O. Britschu1, A. Meyer2, J.E. Gottenberg2, J.M. Reimund1, B. Caron1

1Hôpital de Hautepierre, Hôpitaux Universitaires de Strasbourg, Service d’hépato gastroentérologie et assistance nutritive, Strasbourg, France, 2Hôpital de Hautepierre, Hôpitaux Universitaires de Strasbourg, Service de Rhumatologie, Strasbourg, France

Background

The effectiveness of vedolizumab (VDZ), a monoclonal antibody targeting the α4β7 integrin, and ustekinumab (UST), an anti-interleukin-12/anti-interleukin-23 antibody, for the treatment of patients with inflammatory bowel disease (IBD) has been demonstrated. Nearly 50% of patients with IBD have extraintestinal manifestation(s) (EIM). The most frequent are rheumatologic. In contrast to the data available for infliximab (IFX), only retrospective or small studies with contradictory results have been published regarding the effect of VDZ or UST on IBD-associated articular manifestations. The aim of our study was to evaluate the effect of VDZ and UST used in the treatment of Crohn’s disease or ulcerative colitis on associated articular manifestations, compared with patients receiving IFX.

Methods

We conducted a single-centre observational prospective study. All consecutive patients diagnosed with IBD and treated with IFX, VDZ or UST were included and classified into two groups: group 1, not presenting articular manifestations at the baseline, and group 2, having articular manifestations at the inclusion.
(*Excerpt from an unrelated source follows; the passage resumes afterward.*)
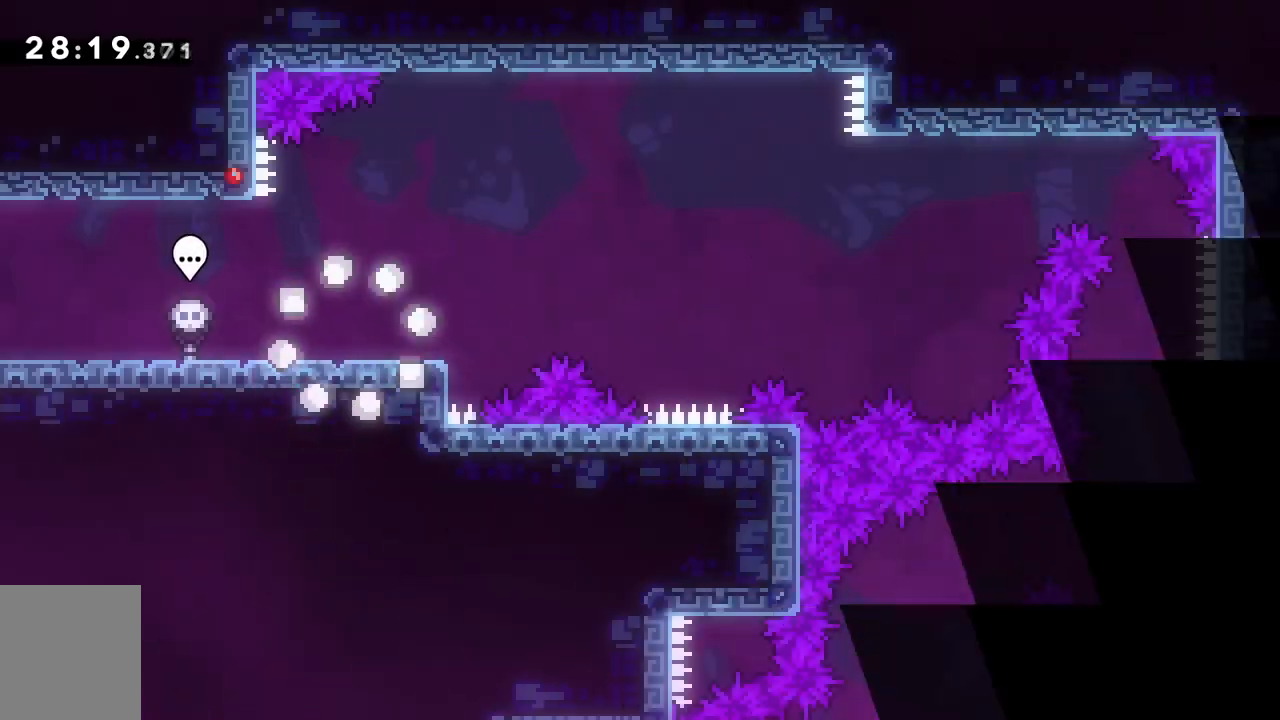
{"keys": ["d", "demo", "space"], "events": [[233, "demo", "down"], [383, "s", "up"], [417, "space", "down"]]}
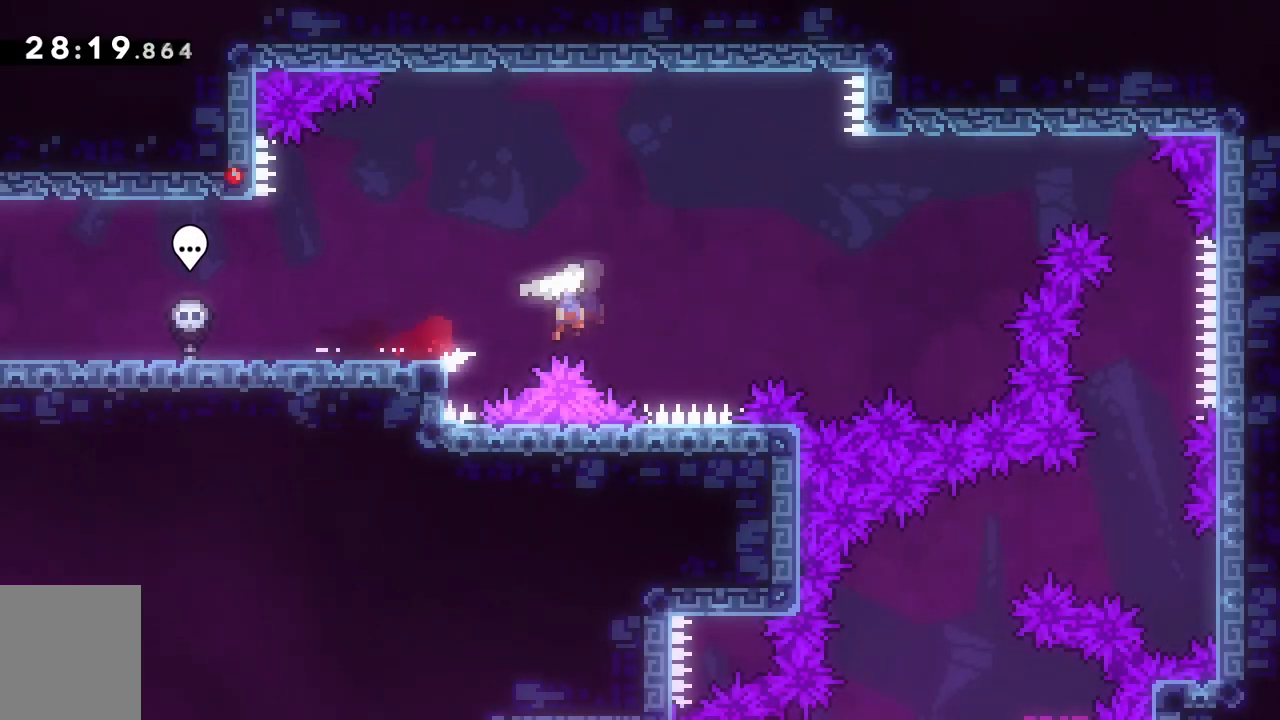
{"keys": ["d", "demo", "space", "w"], "events": [[67, "w", "down"], [84, "demo", "up"], [301, "demo", "down"]]}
We evaluated the occurrence of articular manifestations assessed by the BASDAI score in group 1 and the evolution of articular manifestations according to the BASDAI score in group 2. EIM activity was assessed at months 0, 3, 6, 9 and 12. Improvement or worsening of joint manifestations was considered significant if the BASDAI decreased or increased by 10 mm or 20 % in relative value between its initial value and its last available value (M12 or earlier for patients with shorter follow-up times).

Results

From September 2017 to April 2019, 54 patients were included. Twenty-nine patients were analysed in group 1: 9 treated with IFX, 8 with VDZ and 12 with UST. During the follow-up period, 12 (41.4 %) patients in group 1 without EIM at baseline developed articular manifestations: 44.4 %, 50 % and 33.3 % respectively under IFX, VDZ and UST. The mean time from treatment initiation to the development of articular symptoms was 3.3, 3.8 and 2.6 months, respectively on IFX, VDZ and UST. Twenty-five patients were analysed in group 2, 6 treated with IFX, 7 with VDZ and 12 with UST. A significant improvement of the BASDAI score was observed in 50 % of patients treated with IFX, 71.4 % with VDZ and 41.7 % with UST. BASDAI scores were 31.2, 51.8 and 27.9 at M0 and 31.0, 44.7 and 27.5 on average over the entire follow-up for the following treatments respectively: IFX, VDZ and UST.

Conclusion

This prospective study suggests a potential beneficial effect of VDZ and UST on articular manifestations associated with IBD compared with IFX. However, these results need to be confirmed by larger prospective trials.